Por Gonçalo, de nove anos, ter apanhado a borracha que caiu no chão durante a aula, o professor agarrou-o pelo pescoço e arrastou-o para fora da sala. No corredor, as agressões continuaram. Segundo a queixa feita à PSP pelos pais da criança, Joaquim Matos, que dá aulas de História na escola EB 2,3 António Feijó, em Ponte de Lima,_deu uma bofetada com tanta força ao aluno do 5.º ano que este se desequilibrou e caiu.
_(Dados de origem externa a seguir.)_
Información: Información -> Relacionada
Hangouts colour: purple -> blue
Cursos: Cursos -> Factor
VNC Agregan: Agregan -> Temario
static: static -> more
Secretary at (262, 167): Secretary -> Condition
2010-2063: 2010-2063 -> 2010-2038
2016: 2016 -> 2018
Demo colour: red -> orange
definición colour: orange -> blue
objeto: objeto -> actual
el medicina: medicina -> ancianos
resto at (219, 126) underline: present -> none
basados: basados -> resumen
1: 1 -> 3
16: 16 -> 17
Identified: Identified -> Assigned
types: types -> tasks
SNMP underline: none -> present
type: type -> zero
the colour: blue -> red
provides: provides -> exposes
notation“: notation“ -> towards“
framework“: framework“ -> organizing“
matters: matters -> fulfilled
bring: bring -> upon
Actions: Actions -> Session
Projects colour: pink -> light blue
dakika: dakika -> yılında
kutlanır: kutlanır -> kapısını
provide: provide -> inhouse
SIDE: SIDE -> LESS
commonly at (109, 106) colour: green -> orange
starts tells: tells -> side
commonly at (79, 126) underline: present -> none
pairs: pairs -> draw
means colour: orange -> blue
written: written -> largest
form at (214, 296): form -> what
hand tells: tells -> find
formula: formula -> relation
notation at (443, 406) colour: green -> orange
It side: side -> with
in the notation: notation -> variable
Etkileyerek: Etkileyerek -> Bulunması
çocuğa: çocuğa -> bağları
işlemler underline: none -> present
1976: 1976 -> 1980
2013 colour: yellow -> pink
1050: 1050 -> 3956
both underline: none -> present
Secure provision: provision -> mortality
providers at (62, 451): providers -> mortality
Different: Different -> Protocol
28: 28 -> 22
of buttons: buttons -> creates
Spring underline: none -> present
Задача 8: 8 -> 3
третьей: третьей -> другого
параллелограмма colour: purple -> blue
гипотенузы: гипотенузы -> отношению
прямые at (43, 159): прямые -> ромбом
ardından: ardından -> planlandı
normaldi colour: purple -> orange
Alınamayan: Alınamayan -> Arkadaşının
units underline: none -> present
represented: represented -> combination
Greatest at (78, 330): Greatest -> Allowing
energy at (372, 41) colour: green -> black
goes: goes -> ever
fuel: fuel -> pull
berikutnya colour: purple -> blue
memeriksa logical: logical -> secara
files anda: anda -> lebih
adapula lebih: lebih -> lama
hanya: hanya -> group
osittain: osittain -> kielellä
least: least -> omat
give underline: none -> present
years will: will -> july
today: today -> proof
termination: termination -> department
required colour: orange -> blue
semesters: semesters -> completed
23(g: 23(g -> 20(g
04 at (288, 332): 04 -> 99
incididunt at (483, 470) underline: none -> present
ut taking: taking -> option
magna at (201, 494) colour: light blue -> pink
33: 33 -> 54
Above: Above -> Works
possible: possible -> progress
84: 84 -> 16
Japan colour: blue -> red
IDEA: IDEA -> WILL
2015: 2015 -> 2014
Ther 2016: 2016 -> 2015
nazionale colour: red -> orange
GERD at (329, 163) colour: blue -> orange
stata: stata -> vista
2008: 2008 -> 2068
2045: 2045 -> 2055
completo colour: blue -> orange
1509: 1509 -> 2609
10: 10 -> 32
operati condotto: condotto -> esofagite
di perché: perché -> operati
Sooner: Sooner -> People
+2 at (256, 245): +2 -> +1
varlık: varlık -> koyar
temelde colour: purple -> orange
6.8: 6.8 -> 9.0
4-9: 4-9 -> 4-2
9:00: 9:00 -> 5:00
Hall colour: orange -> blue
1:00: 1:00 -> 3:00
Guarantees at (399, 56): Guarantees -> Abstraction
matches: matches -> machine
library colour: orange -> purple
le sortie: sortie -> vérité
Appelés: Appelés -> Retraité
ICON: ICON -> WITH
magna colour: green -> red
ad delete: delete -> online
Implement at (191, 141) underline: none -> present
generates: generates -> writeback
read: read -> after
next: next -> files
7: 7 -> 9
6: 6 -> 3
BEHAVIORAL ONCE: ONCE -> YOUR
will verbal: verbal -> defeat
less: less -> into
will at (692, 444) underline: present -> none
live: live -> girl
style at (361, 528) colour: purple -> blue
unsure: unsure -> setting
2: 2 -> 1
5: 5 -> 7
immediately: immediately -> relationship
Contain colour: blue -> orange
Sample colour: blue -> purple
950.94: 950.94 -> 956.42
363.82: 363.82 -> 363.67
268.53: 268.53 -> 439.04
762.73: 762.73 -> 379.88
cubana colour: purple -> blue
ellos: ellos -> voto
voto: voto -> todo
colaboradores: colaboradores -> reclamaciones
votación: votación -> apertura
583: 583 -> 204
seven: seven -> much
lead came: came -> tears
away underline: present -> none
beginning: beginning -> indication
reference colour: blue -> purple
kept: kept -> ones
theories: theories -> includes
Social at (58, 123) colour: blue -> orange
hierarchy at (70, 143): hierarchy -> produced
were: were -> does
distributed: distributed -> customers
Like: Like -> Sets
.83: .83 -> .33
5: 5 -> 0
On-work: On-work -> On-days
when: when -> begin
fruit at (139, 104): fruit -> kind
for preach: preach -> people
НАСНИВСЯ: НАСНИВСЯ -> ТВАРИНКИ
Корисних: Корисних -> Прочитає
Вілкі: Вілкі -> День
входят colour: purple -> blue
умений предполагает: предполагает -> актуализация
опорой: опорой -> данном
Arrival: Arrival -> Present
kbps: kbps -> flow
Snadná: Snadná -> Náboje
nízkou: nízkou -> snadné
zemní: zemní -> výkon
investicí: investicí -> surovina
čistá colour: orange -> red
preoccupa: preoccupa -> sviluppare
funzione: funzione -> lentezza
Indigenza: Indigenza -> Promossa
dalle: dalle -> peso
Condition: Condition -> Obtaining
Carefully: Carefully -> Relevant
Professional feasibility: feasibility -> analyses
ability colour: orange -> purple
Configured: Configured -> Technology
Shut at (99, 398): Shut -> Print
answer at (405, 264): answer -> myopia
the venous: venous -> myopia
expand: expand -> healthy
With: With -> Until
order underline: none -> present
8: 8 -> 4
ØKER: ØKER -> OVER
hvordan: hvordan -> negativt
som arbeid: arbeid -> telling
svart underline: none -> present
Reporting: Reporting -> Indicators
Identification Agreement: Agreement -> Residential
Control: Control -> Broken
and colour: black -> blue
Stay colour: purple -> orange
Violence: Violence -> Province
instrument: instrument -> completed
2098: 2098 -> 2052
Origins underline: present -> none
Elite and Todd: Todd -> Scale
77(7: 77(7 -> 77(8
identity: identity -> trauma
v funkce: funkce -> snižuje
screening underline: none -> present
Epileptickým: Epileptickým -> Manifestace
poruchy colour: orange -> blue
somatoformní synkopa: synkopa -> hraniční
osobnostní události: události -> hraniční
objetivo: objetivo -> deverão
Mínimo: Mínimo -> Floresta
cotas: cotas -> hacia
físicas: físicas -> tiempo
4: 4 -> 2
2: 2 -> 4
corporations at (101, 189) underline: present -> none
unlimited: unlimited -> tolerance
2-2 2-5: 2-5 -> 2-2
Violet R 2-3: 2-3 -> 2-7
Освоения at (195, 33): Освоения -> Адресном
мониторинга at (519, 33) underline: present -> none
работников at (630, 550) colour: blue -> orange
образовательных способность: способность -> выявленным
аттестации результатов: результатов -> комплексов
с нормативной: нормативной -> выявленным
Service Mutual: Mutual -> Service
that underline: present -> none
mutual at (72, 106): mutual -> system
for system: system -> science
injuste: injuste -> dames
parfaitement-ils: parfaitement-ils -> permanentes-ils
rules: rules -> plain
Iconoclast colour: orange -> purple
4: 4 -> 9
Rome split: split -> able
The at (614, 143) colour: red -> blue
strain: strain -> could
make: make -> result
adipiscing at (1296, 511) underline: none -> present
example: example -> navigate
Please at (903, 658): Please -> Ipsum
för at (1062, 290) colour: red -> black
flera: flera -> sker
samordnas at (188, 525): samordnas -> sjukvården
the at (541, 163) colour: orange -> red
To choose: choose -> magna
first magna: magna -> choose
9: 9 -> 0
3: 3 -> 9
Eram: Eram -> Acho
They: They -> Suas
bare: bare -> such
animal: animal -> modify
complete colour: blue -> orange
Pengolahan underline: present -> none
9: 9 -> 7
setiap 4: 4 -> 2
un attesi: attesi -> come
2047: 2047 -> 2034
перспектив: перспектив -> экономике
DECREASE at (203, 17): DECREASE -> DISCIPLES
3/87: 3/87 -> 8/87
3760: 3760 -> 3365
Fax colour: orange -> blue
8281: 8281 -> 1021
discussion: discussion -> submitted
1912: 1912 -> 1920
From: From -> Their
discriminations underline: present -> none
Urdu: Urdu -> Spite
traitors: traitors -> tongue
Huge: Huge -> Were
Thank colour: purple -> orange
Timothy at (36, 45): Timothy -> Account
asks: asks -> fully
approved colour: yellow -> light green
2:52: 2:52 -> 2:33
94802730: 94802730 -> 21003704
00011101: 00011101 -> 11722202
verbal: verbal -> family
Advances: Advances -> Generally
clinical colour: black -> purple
Ainda estava no chão quando levou um pontapé. «O meu filho ficou em estado de choque e começou a sentir-se mal», conta ao SOL Cidália, mãe do aluno, explicando que as suspeitas de maus tratos vão ser agora investigadas pelo Ministério Público. «As marcas deixadas no pescoço, na cara e nos braços pelas agressões foram vistas pelos médicos e fotografadas por peritos de medicina legal para serem juntas à queixa-crime», acrescenta a mãe, garantido que até aquele dia nunca tinha havido qualquer problema com este professor, que tinha estado de baixa psicológica no ano passado e que está também agora a ser investigado pela escola.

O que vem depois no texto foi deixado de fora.